Laudin legt dann später, nachdem er inzwischen Lu verfallen ist (s.u.), die Vertretung der Frau Konsul nieder, vertritt die Gegenseite - verlangt für die Ernevoldts von der Frau Konsul eine halbe Million Goldkronen und macht sich damit gesellschaftlich unmöglich. Schließlich ist Konstanze Altacher eine hochangesehene Dame. Vor Gericht leistet sich Laudin auf einmal unentschuldbare Schnitzer. Laudins Klage gegen Konstanze Altacher bekommt den Charakter eines juristischen Eiertanzes. Laudins gegnerischer Advokat triumphiert.

Der Fall Nikolaus Fraundorfer

Das Unheil nimmt seinen Lauf, als sich der junge Musiker Nikolaus Fraundorfer, der einzige Sohn von Laudins ledigem Freund Dr. Egyd Fraundorfer, die Kugel gibt. Laudin will dem schmerzgeprüften Freunde helfen und verspricht ihm, bei Lu, der Geliebten des Toten, nach den Hintergründen des Suizids zu forschen. Als der Anwalt, in Vorbereitung des beabsichtigten ersten Kontaktes, ein Foto mit Lu darauf betrachtet, resümiert er: Das ist allerdings ein Gesicht von unbeschreiblicher, von erstaunlicher Wahrheit und Unschuld (71).
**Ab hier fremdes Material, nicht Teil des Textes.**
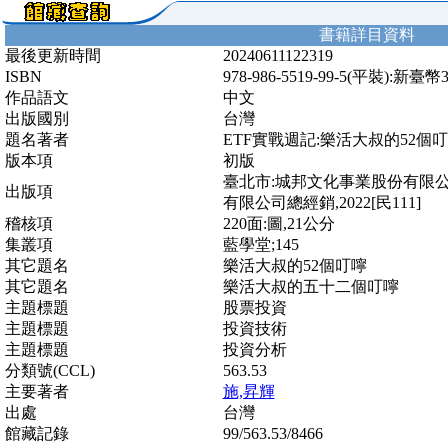
書籍詳目資料
最後更新時間
20240611122319
ISBN
978-986-5519-99-5(平裝):新臺幣
作品語文
中文
出版國別
台灣
題名著者
ETF實戰週記:樂活大叔的52個
版本項
初版
臺北市:城邦文化事業股份有限公
出版項
有限公司總經銷,2022[民111]
稽核項
220面:圖,21公分
集叢項
藍學堂;145
其它題名
樂活大叔的52個叮嚀
其它題名
樂活大叔的五十二個叮嚀
主題標題
股票投資
主題標題
投資技術
主題標題
投資分析
分類號(CCL)
563.53
主要著者
施,昇輝
出處
台灣
館藏記錄
99/563.53/8466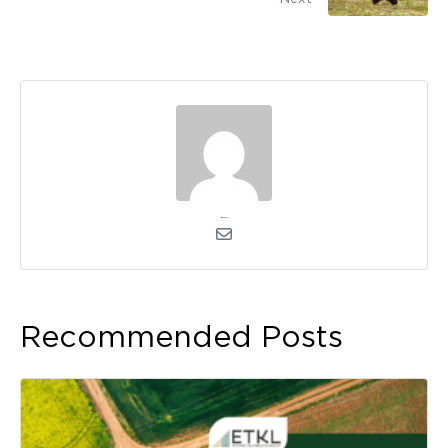
Timo Varblas
Recommended Posts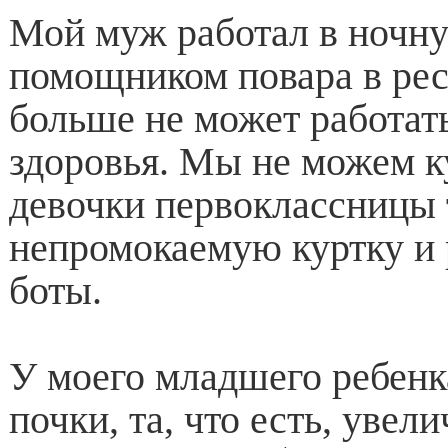
Мой муж работал в ночн
помощником повара в рес
больше не может работат
здоровья. Мы не можем к
девочки первоклассницы 
непромокаемую куртку и
боты.
У моего младшего ребенк
почки, та, что есть, увел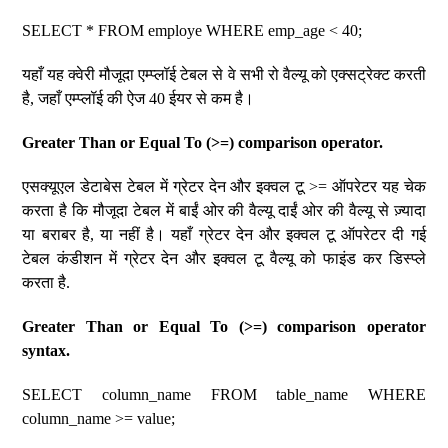
SELECT * FROM employe WHERE emp_age < 40;
यहाँ यह क्वेरी मौजूदा एम्प्लॉई टेबल से वे सभी रो वैल्यू को एक्सट्रेक्ट करती
है, जहाँ एम्प्लॉई की ऐज 40 ईयर से कम है।
Greater Than or Equal To (>=) comparison operator.
एसक्यूएल डेटाबेस टेबल में ग्रेटर देन और इक्वल टू >= ऑपरेटर यह चेक
करता है कि मौजूदा टेबल में बाईं ओर की वैल्यू दाईं ओर की वैल्यू से ज़्यादा
या बराबर है, या नहीं है। यहाँ ग्रेटर देन और इक्वल टू ऑपरेटर दी गई
टेबल कंडीशन में ग्रेटर देन और इक्वल टू वैल्यू को फाइंड कर डिस्प्ले
करता है.
Greater Than or Equal To (>=) comparison operator
syntax.
SELECT column_name FROM table_name WHERE
column_name >= value;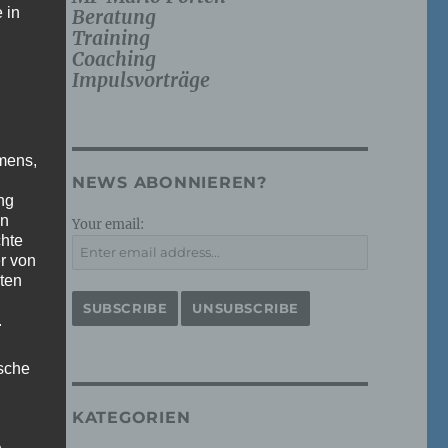
 in
Beratung
Training
Coaching
Impulsvorträge
mens,
NEWS ABONNIEREN?
ng
en
Your email:
chte
r von
ten
.
ische
KATEGORIEN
Während jene Erkundigungen ausufern, besucht Laudin Aufführungen mit Lu in der Hauptrolle und ist dankbar, dass ihm so eine Glücksleuchte entgegentritt. Lu ist mit dem Schauspieler Arnold Keller verheiratet, der tatsächlich in Berlin im Irrenhaus festsitzt.
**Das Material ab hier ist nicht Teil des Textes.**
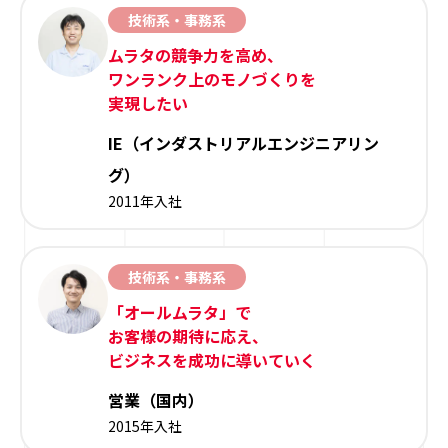
技術系・事務系
ムラタの競争力を高め、
ワンランク上のモノづくりを
実現したい
IE（インダストリアルエンジニアリン
グ）
2011年入社
技術系・事務系
「オールムラタ」で
お客様の期待に応え、
ビジネスを成功に導いていく
営業（国内）
2015年入社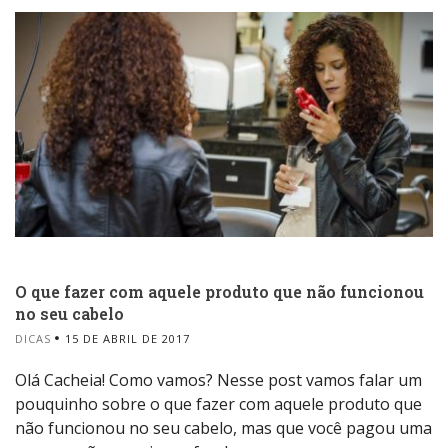
O que fazer com aquele produto que não funcionou
no seu cabelo
DICAS
15 DE ABRIL DE 2017
Olá Cacheia! Como vamos? Nesse post vamos falar um
pouquinho sobre o que fazer com aquele produto que
não funcionou no seu cabelo, mas que você pagou uma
Lu erzählt dem nachforschenden Advokaten, Nikolaus spielte Klavier, und durch das Klavierspiel entstand die Freundschaft. Als Nikolaus zudringlich wurde, habe sie den achtzehnjährigen Frosch wegen des Altersunterschiedes zurückgewiesen. Lu braucht Menschen, liebt die Gesellschaft. Die Schauspielerin sieht ihre Karriere so: Aus schmutzigem Spülicht ist die Seifenblase emporgestiegen; aber die schöne Kugel wartet aufs Ende. Der treu sorgende Familienvater Dr. Laudin verfällt hoffnungslos der gewissenlosen Lu. Es war möglicherweise ihre Unabhängigkeit, die ihm vor allem imponierte (196). Er erfuhr dabei Gemütsbewegungen, die er bis dahin nicht gekannt hatte. Er mochte sie als unerwartete und um desto willkommenere Befreiung von dem Druck der Umwelt empfinden (201).
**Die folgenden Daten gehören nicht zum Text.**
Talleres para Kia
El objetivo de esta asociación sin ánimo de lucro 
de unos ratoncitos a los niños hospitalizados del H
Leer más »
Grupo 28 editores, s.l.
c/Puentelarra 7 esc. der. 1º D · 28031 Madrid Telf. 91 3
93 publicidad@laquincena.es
Überraschenderweise wirft Laudin in vergötternder Bewunderung sein schwer verdientes Geld Lu und Bernt Ernevoldt in den Rachen. Deren Anhängsel, die parasitäre Künstlergemeinde, wirft das Geld mit allen verfügbaren Händen zum Fenster hinaus. Das ist aber nicht das Schlimmste. Wirklich schlimm ist nur die mutlose Unterwerfung Laudins unter Lu, die weiter nichts ist als eine aus Berlin importierte Enkelin eines Aufwaschweibs aus Olmütz. Laudin blickt beklommen zu ihr empor wie ein Tier aus dem Zwinger. Lu, die Lügnerin, hält Laudin in ihren Fängen. Ruft sie, so kommt er. Befiehlt sie, so gehorcht er. Klagt sie, wird ihm die Luft zum Atmen schwer.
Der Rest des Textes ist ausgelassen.